Input material:
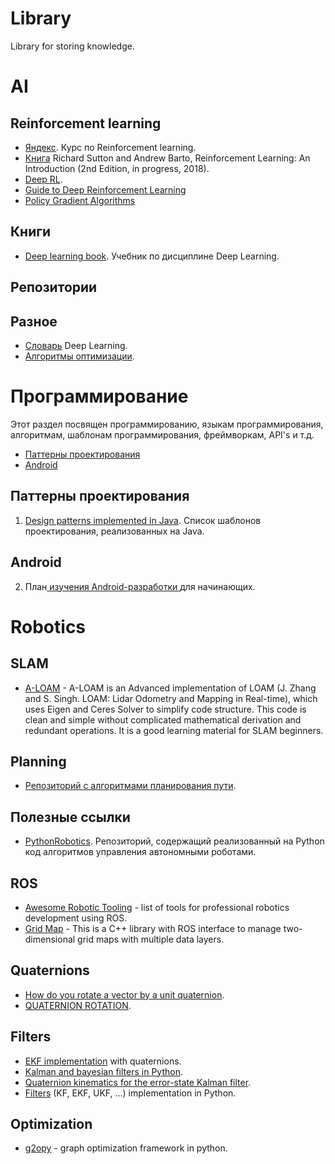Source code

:# Library
Library for storing knowledge.

# AI

## Reinforcement learning
- [Яндекс](https://github.com/yandexdataschool/Practical_RL). Курс по Reinforcement learning.
- [Книга](http://incompleteideas.net/book/bookdraft2018jan1.pdf) Richard Sutton and Andrew Barto, Reinforcement Learning: An Introduction (2nd Edition, in progress, 2018).
- [Deep RL](https://skymind.ai/wiki/deep-reinforcement-learning).
- [Guide to Deep Reinforcement Learning](https://skymind.ai/wiki/deep-reinforcement-learning)
- [Policy Gradient Algorithms](https://lilianweng.github.io/lil-log/2018/04/08/policy-gradient-algorithms.html)

## Книги
- [Deep learning book](http://www.deeplearningbook.org). Учебник по дисциплине Deep Learning. 

## Репозитории

## Разное
- [Словарь](https://towardsdatascience.com/the-deep-learning-ai-dictionary-ade421df39e4) Deep Learning.
- [Алгоритмы оптимизации](http://ruder.io/optimizing-gradient-descent/index.html).

# Программирование
Этот раздел посвящен программированию, языкам программирования, алгоритмам, шаблонам программирования, фреймворкам, API's и т.д.

- [Паттерны проектирования](#Паттерны-проектирования)
- [Android](#Android)
  
## Паттерны проектирования
1. [Design patterns implemented in Java](https://github.com/iluwatar/java-design-patterns). Список шаблонов проектирования, реализованных на Java.
## Android
2. План[ изучения Android-разработки ](https://apptractor.ru/learn/plan-izucheniya-android-razrabotki-dlya-nachinayushhih.html) для начинающих.

# Robotics

## SLAM
- [A-LOAM](https://github.com/HKUST-Aerial-Robotics/A-LOAM) - A-LOAM is an Advanced implementation of LOAM (J. Zhang and S. Singh. LOAM: Lidar Odometry and Mapping in Real-time), which uses Eigen and Ceres Solver to simplify code structure. This code is clean and simple without complicated mathematical derivation and redundant operations. It is a good learning material for SLAM beginners.

## Planning
- [Репозиторий с алгоритмами планирования пути](https://github.com/zhm-real/PathPlanning).

## Полезные ссылки
- [PythonRobotics](https://github.com/AtsushiSakai/PythonRobotics). Репозиторий, содержащий реализованный на Python код алгоритмов управления автономными роботами.

## ROS
- [Awesome Robotic Tooling](https://github.com/protontypes/awesome-robotic-tooling) - list of tools for professional robotics development using ROS.
- [Grid Map](https://github.com/ANYbotics/grid_map) - This is a C++ library with ROS interface to manage two-dimensional grid maps with multiple data layers. 

## Quaternions
- [How do you rotate a vector by a unit quaternion](https://math.stackexchange.com/questions/40164/how-do-you-rotate-a-vector-by-a-unit-quaternion).
- [QUATERNION ROTATION](https://www.thepoorengineer.com/en/quaternion/).

## Filters
- [EKF implementation](https://www.thepoorengineer.com/en/ekf-impl/) with quaternions. 
- [Kalman and bayesian filters in Python](https://github.com/rlabbe/Kalman-and-Bayesian-Filters-in-Python).
- [Quaternion kinematics for the error-state Kalman filter](https://arxiv.org/pdf/1711.02508.pdf).
- [Filters](https://github.com/rlabbe/filterpy) (KF, EKF, UKF, ...) implementation in Python.

## Optimization
- [g2opy](https://github.com/uoip/g2opy) - graph optimization framework in python. 

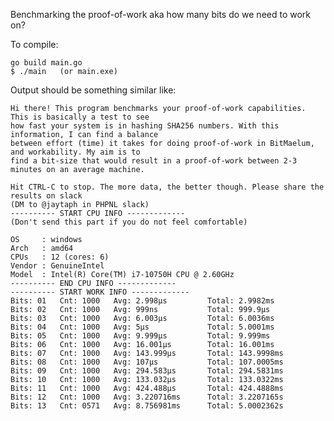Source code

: Benchmarking the proof-of-work aka how many bits do we need to work on?

To compile:

    go build main.go
    $ ./main   (or main.exe)
    
    
Output should be something similar like:


    Hi there! This program benchmarks your proof-of-work capabilities. This is basically a test to see
    how fast your system is in hashing SHA256 numbers. With this information, I can find a balance
    between effort (time) it takes for doing proof-of-work in BitMaelum, and workability. My aim is to
    find a bit-size that would result in a proof-of-work between 2-3 minutes on an average machine.
    
    Hit CTRL-C to stop. The more data, the better though. Please share the results on slack
    (DM to @jaytaph in PHPNL slack)
    ---------- START CPU INFO -------------
    (Don't send this part if you do not feel comfortable)
    
    OS     : windows
    Arch   : amd64
    CPUs   : 12 (cores: 6)
    Vendor : GenuineIntel
    Model  : Intel(R) Core(TM) i7-10750H CPU @ 2.60GHz
    ---------- END CPU INFO -------------
    ---------- START WORK INFO -------------
    Bits: 01   Cnt: 1000   Avg: 2.998µs         Total: 2.9982ms
    Bits: 02   Cnt: 1000   Avg: 999ns           Total: 999.9µs
    Bits: 03   Cnt: 1000   Avg: 6.003µs         Total: 6.0036ms
    Bits: 04   Cnt: 1000   Avg: 5µs             Total: 5.0001ms
    Bits: 05   Cnt: 1000   Avg: 9.999µs         Total: 9.999ms
    Bits: 06   Cnt: 1000   Avg: 16.001µs        Total: 16.001ms
    Bits: 07   Cnt: 1000   Avg: 143.999µs       Total: 143.9998ms
    Bits: 08   Cnt: 1000   Avg: 107µs           Total: 107.0005ms
    Bits: 09   Cnt: 1000   Avg: 294.583µs       Total: 294.5831ms
    Bits: 10   Cnt: 1000   Avg: 133.032µs       Total: 133.0322ms
    Bits: 11   Cnt: 1000   Avg: 424.488µs       Total: 424.4888ms
    Bits: 12   Cnt: 1000   Avg: 3.220716ms      Total: 3.2207165s
    Bits: 13   Cnt: 0571   Avg: 8.756981ms      Total: 5.0002362s
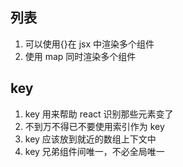 ## 列表

1. 可以使用{}在 jsx 中渲染多个组件
2. 使用 map 同时渲染多个组件

## key

1. key 用来帮助 react 识别那些元素变了
2. 不到万不得已不要使用索引作为 key
3. key 应该放到就近的数组上下文中
4. key 兄弟组件间唯一，不必全局唯一
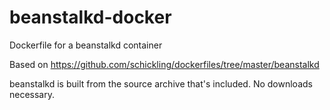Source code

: # beanstalkd-docker
Dockerfile for a beanstalkd container

Based on https://github.com/schickling/dockerfiles/tree/master/beanstalkd

beanstalkd is built from the source archive that's included. No downloads necessary.
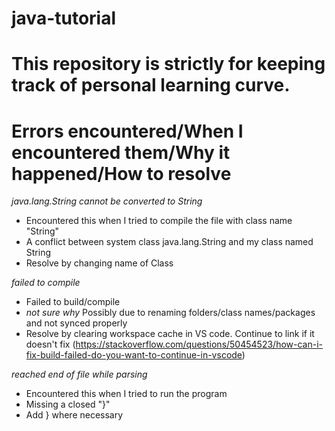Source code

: # java-tutorial

# This repository is strictly for keeping track of personal learning curve.

# Errors encountered/When I encountered them/Why it happened/How to resolve

*java.lang.String cannot be converted to String*
- Encountered this when I tried to compile the file with class name "String"
- A conflict between system class java.lang.String and my class named String
- Resolve by changing name of Class

*failed to compile*
- Failed to build/compile
- *not sure why* Possibly due to renaming folders/class names/packages and not synced properly
- Resolve by clearing workspace cache in VS code. Continue to link if it doesn't fix (https://stackoverflow.com/questions/50454523/how-can-i-fix-build-failed-do-you-want-to-continue-in-vscode)

*reached end of file while parsing*
- Encountered this when I tried to run the program
- Missing a closed "}" 
- Add } where necessary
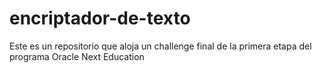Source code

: # encriptador-de-texto
Este es un repositorio que aloja un challenge final de la primera etapa del programa Oracle Next Education
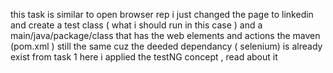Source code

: this task is similar to open browser rep
i just changed the page to linkedin and create a test class ( what i should run in this case )
and a main/java/package/class that has the web elements and actions 
the maven (pom.xml ) still the same cuz the deeded dependancy ( selenium) is already exist from task 1 
here i applied the testNG concept , read about it

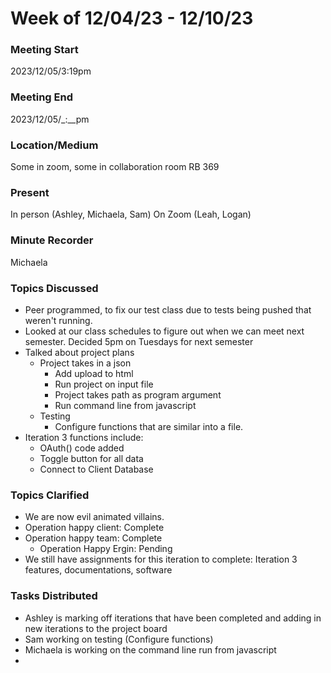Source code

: 
# Week of 12/04/23 - 12/10/23

### Meeting Start
2023/12/05/3:19pm

### Meeting End
2023/12/05/_:__pm

### Location/Medium
Some in zoom, some in collaboration room RB 369

### Present
In person (Ashley, Michaela, Sam)
On Zoom (Leah, Logan)

### Minute Recorder
Michaela

### Topics Discussed
- Peer programmed, to fix our test class due to tests being pushed that weren't running.
- Looked at our class schedules to figure out when we can meet next semester. Decided 5pm on Tuesdays for next semester
- Talked about project plans
  - Project takes in a json
    - Add upload to html
    - Run project on input file
    - Project takes path as program argument
    - Run command line from javascript
  - Testing
    - Configure functions that are similar into a file.
- Iteration 3 functions include:
  - OAuth() code added
  - Toggle button for all data
  - Connect to Client Database
### Topics Clarified
- We are now evil animated villains.
- Operation happy client: Complete
- Operation happy team: Complete
  - Operation Happy Ergin: Pending
- We still have assignments for this iteration to complete: Iteration 3 features, documentations, software


### Tasks Distributed
- Ashley is marking off iterations that have been completed and adding in new iterations to the project board
- Sam working on testing (Configure functions)
- Michaela is working on the command line run from javascript
- 
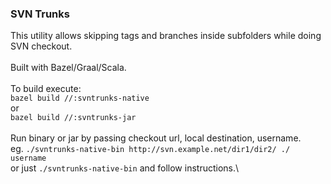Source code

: ### SVN Trunks

This utility allows skipping tags and branches inside subfolders while doing SVN checkout.\
\
Built with Bazel/Graal/Scala.\
\
To build execute:\
`bazel build //:svntrunks-native`\
or\
`bazel build //:svntrunks-jar`\
\
Run binary or jar by passing checkout url, local destination, username.\
eg. `./svntrunks-native-bin http://svn.example.net/dir1/dir2/ ./ username`\
or just `./svntrunks-native-bin` and follow instructions.\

Work item:
Using the data above, give again exactly the lines starting at the one holding "- [Kalman and" and ending at the one holding "to work on?", inclusive, and nothing more. Omit the pictures.

Task output:
- [Kalman and bayesian filters in Python](https://github.com/rlabbe/Kalman-and-Bayesian-Filters-in-Python).
- [Quaternion kinematics for the error-state Kalman filter](https://arxiv.org/pdf/1711.02508.pdf).
- [Filters](https://github.com/rlabbe/filterpy) (KF, EKF, UKF, ...) implementation in Python.

## Optimization
- [g2opy](https://github.com/uoip/g2opy) - graph optimization framework in python. 

Source code

: Benchmarking the proof-of-work aka how many bits do we need to work on?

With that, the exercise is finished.